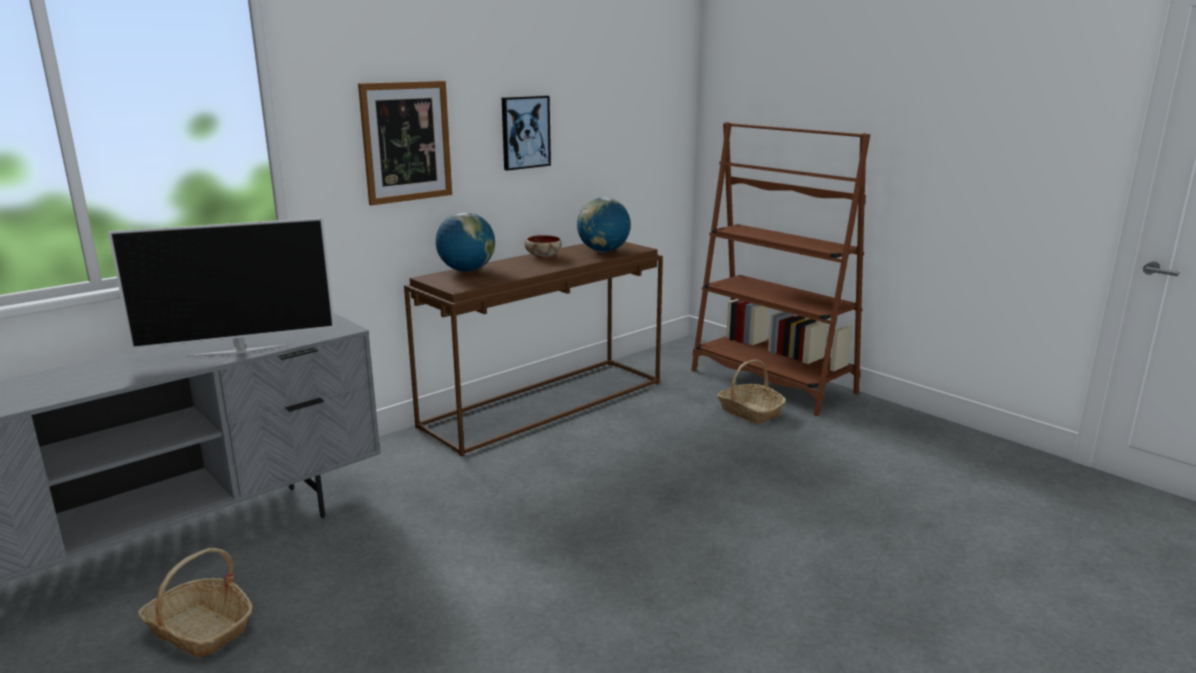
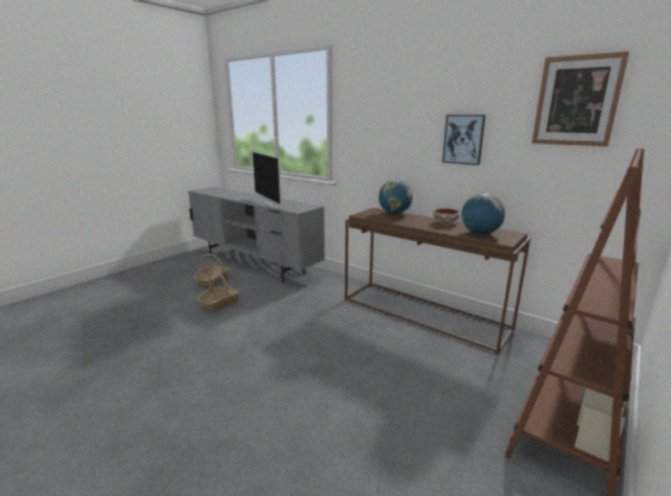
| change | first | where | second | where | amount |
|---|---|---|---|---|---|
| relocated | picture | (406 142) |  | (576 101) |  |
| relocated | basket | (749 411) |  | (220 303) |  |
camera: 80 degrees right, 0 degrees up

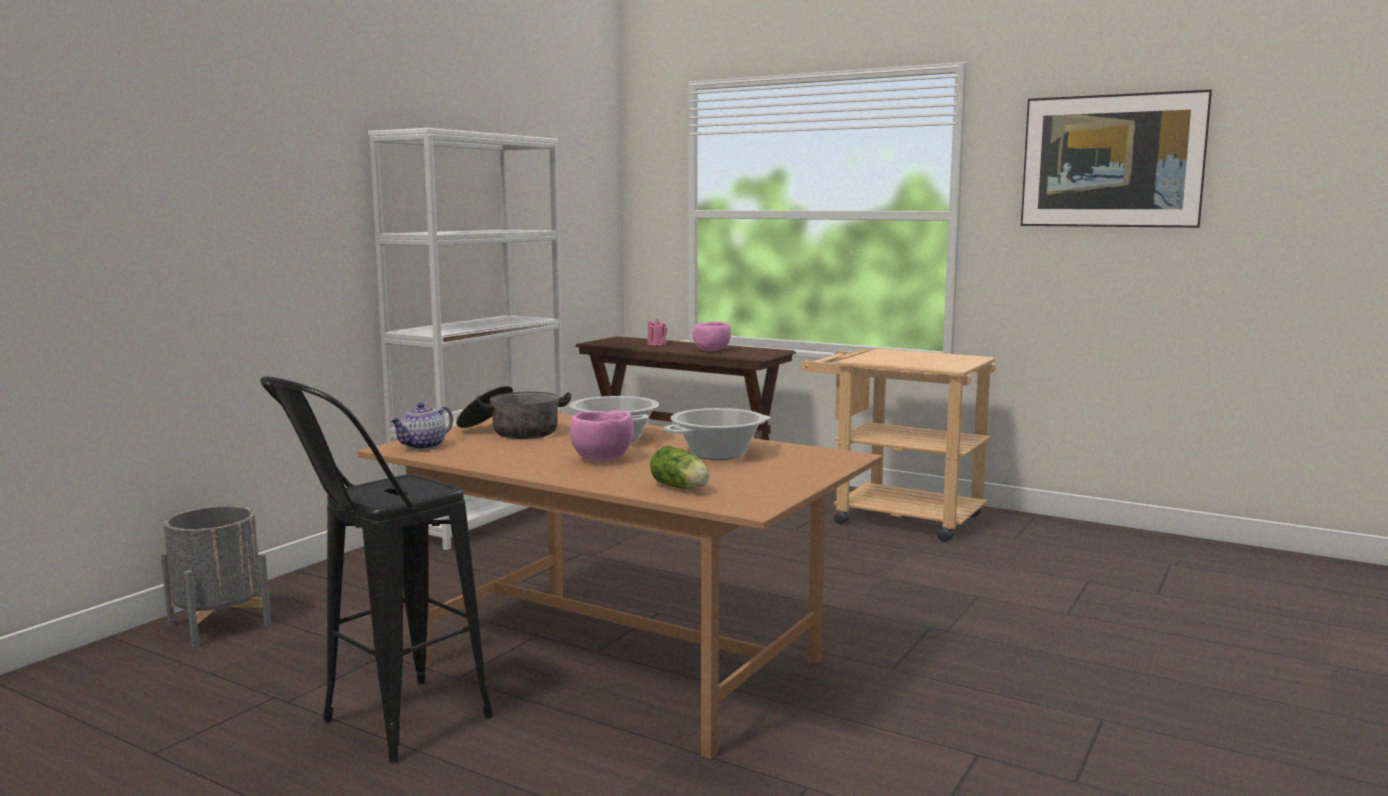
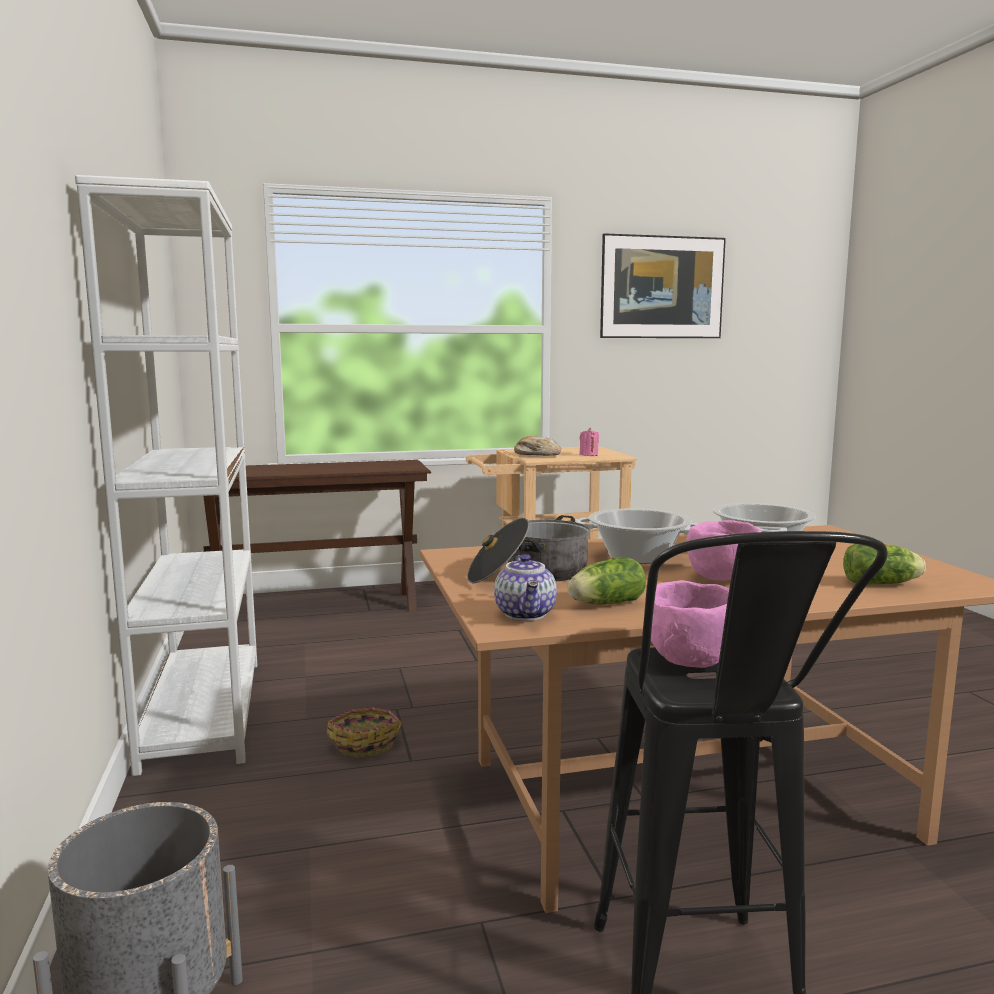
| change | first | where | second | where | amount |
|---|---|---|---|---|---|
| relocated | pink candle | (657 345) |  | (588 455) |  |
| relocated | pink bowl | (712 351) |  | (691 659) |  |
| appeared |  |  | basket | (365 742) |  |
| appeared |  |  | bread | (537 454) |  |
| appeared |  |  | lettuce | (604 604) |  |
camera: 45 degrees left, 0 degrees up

= TASK OBJECTIVE =
With the pictures omitted, set down each line exactly, starting at the first line of the records above and ending with the line that contains "relocated | basket".

= OUTPUT =
| change | first | where | second | where | amount |
|---|---|---|---|---|---|
| relocated | picture | (406 142) |  | (576 101) |  |
| relocated | basket | (749 411) |  | (220 303) |  |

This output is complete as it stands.